Craft a Compelling Cover Letter: In your cover letter, express your enthusiasm for the role and the company. Discuss how your background aligns with their needs, particularly your experience in model fine-tuning and training evaluation at scale. Mention any relevant research papers you've implemented ideas from.
Showcase Relevant Projects: If you have worked on projects involving large-scale datasets or generative models, be sure to include these in your application. Describe your role, the challenges you faced, and the outcomes of your work to demonstrate your practical implementation skills.

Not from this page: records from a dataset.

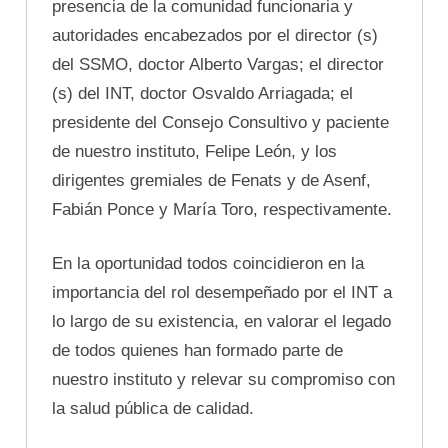
presencia de la comunidad funcionaria y
autoridades encabezados por el director (s)
del SSMO, doctor Alberto Vargas; el director
(s) del INT, doctor Osvaldo Arriagada; el
presidente del Consejo Consultivo y paciente
de nuestro instituto, Felipe León, y los
dirigentes gremiales de Fenats y de Asenf,
Fabián Ponce y María Toro, respectivamente.
En la oportunidad todos coincidieron en la
importancia del rol desempeñado por el INT a
lo largo de su existencia, en valorar el legado
de todos quienes han formado parte de
nuestro instituto y relevar su compromiso con
la salud pública de calidad.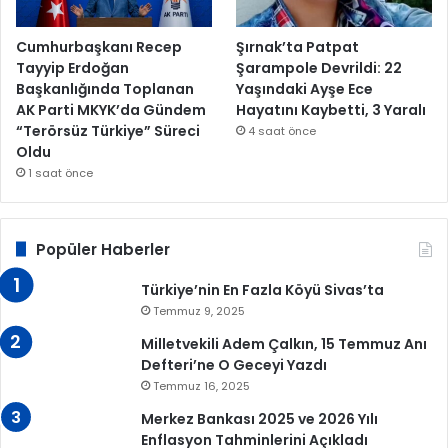
Cumhurbaşkanı Recep
Şırnak’ta Patpat
Tayyip Erdoğan
Şarampole Devrildi: 22
Başkanlığında Toplanan
Yaşındaki Ayşe Ece
AK Parti MKYK’da Gündem
Hayatını Kaybetti, 3 Yaralı
“Terörsüz Türkiye” Süreci
4 saat önce
Oldu
1 saat önce
Popüler Haberler
Türkiye’nin En Fazla Köyü Sivas’ta
Temmuz 9, 2025
Milletvekili Adem Çalkın, 15 Temmuz Anı
Defteri’ne O Geceyi Yazdı
Temmuz 16, 2025
Merkez Bankası 2025 ve 2026 Yılı
Enflasyon Tahminlerini Açıkladı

Proofread and Edit: Before submitting your application, take the time to proofread and edit your documents. Ensure there are no grammatical errors and that your writing is clear and concise. A polished application reflects your attention to detail and professionalism.
How to prepare for a job interview at Harnham
✨Showcase Your Python Proficiency
Make sure to highlight your strong Python skills during the interview. Be prepared to discuss specific projects where you've used Python, especially in relation to ML frameworks like PyTorch or JAX.
✨Discuss Recent Research
Familiarise yourself with recent research papers relevant to generative models. Be ready to discuss how you can implement ideas from these papers into practical applications, demonstrating your ability to bridge theory and practice.
✨Prepare for Technical Questions
Expect technical questions related to model fine-tuning and training evaluation at scale. Brush up on your knowledge of these topics and be prepared to explain your thought process clearly.
✨Emphasise Collaboration Skills
Since the role involves collaborating with engineering teams, be sure to share examples of past teamwork experiences. Highlight how you contributed to refining workflows and integrating insights into production-ready pipelines.